→ PROBLEM DETAILS: Copy everything in the listing below word for word, apart from any images.

PROVIDED DATA START

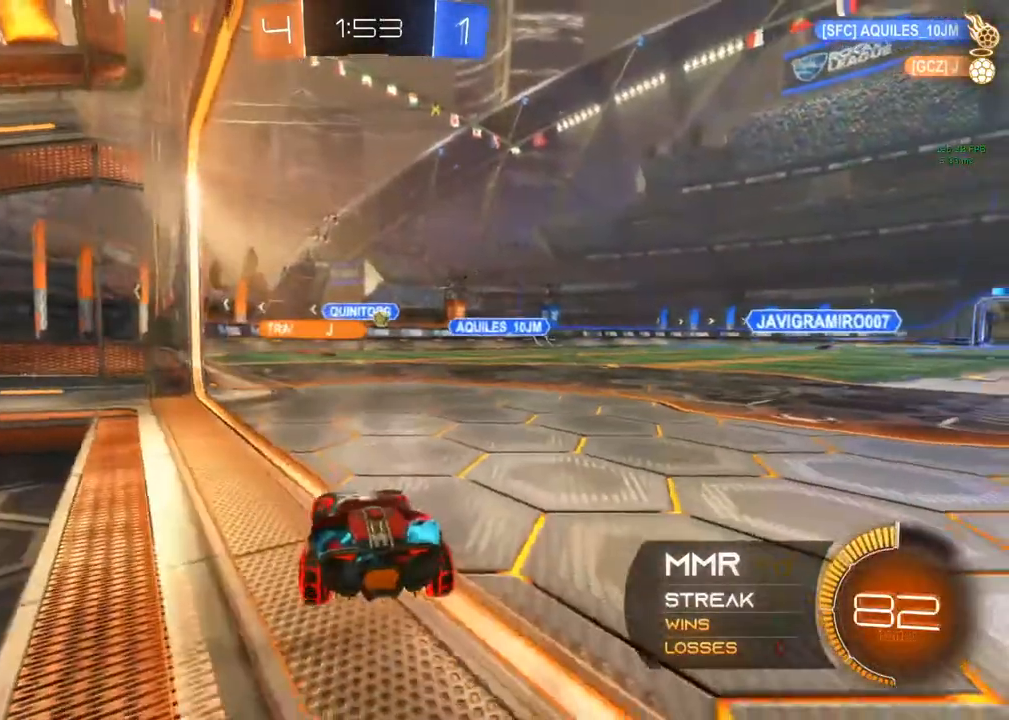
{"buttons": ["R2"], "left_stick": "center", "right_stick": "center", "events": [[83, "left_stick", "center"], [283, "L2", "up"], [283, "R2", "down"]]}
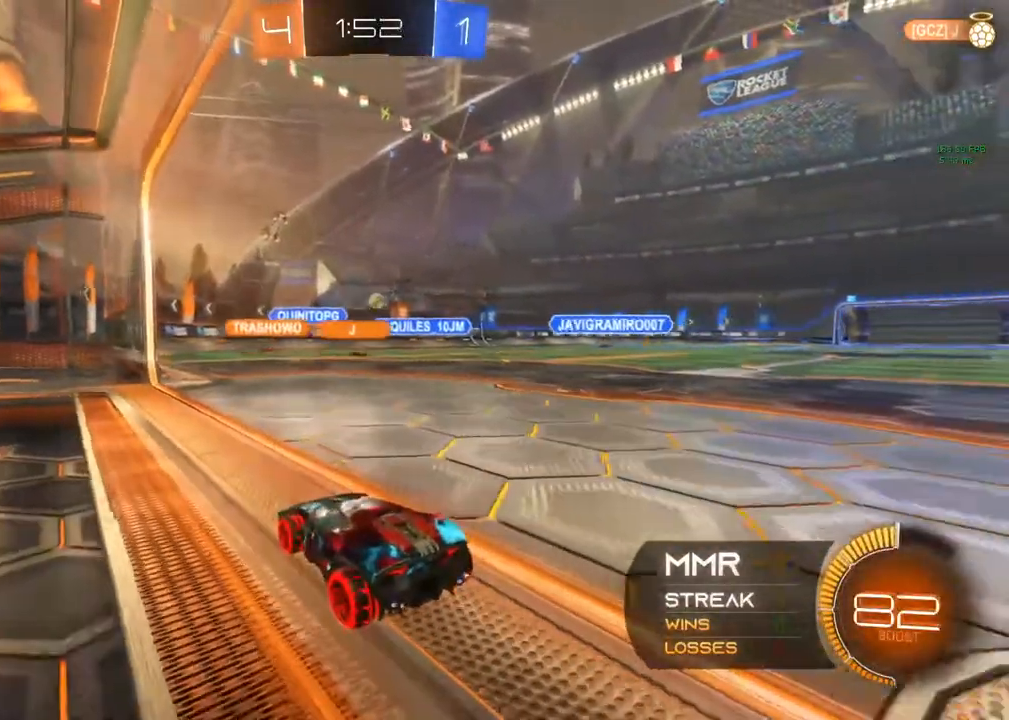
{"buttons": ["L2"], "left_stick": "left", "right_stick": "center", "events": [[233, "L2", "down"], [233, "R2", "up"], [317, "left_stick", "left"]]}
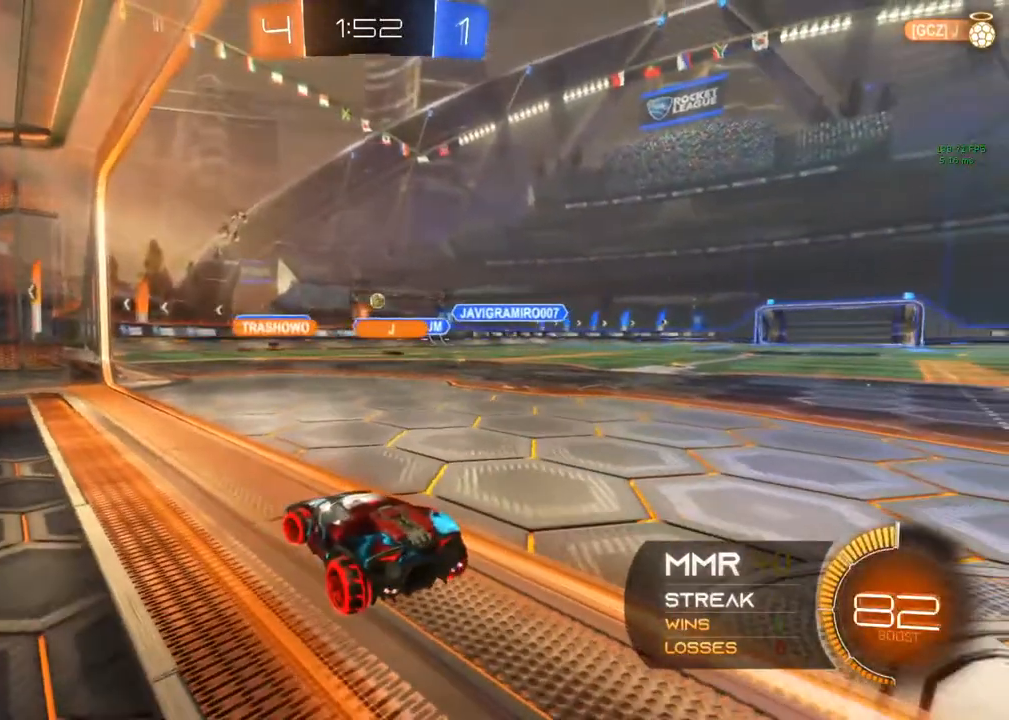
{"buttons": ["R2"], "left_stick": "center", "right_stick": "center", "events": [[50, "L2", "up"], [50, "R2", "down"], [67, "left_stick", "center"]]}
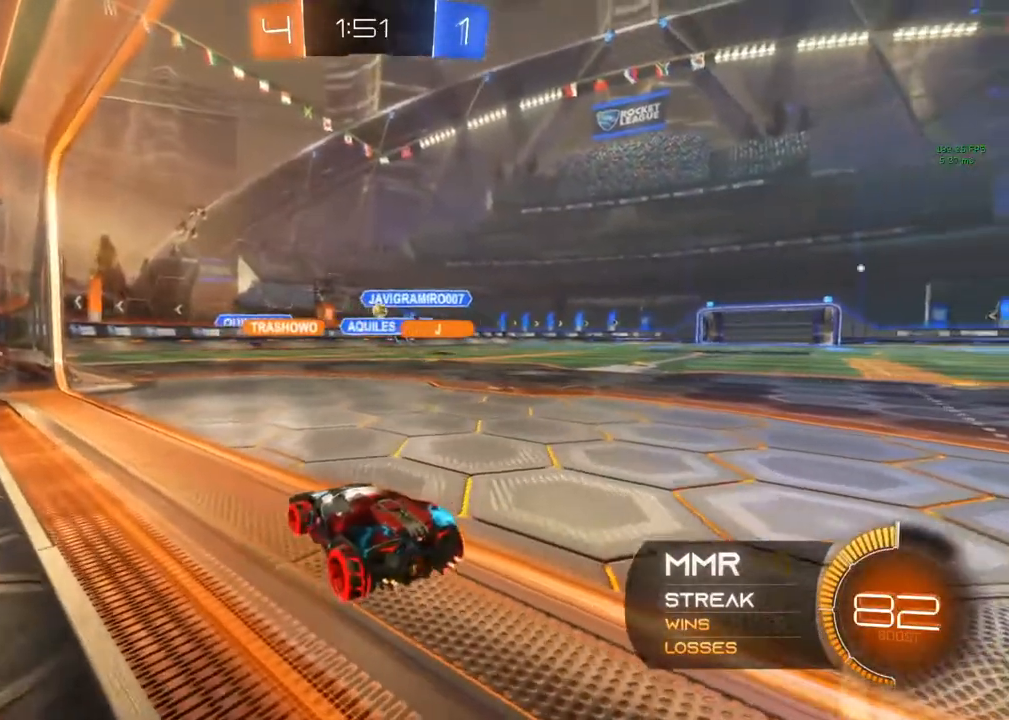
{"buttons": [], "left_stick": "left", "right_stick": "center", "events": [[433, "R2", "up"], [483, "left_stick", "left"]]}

PROVIDED DATA END

→ RESULT OF THE EXERCISE:
{"buttons": ["R2"], "left_stick": "center", "right_stick": "center", "events": [[83, "left_stick", "center"], [283, "L2", "up"], [283, "R2", "down"]]}
{"buttons": ["L2"], "left_stick": "left", "right_stick": "center", "events": [[233, "L2", "down"], [233, "R2", "up"], [317, "left_stick", "left"]]}
{"buttons": ["R2"], "left_stick": "center", "right_stick": "center", "events": [[50, "L2", "up"], [50, "R2", "down"], [67, "left_stick", "center"]]}
{"buttons": [], "left_stick": "left", "right_stick": "center", "events": [[433, "R2", "up"], [483, "left_stick", "left"]]}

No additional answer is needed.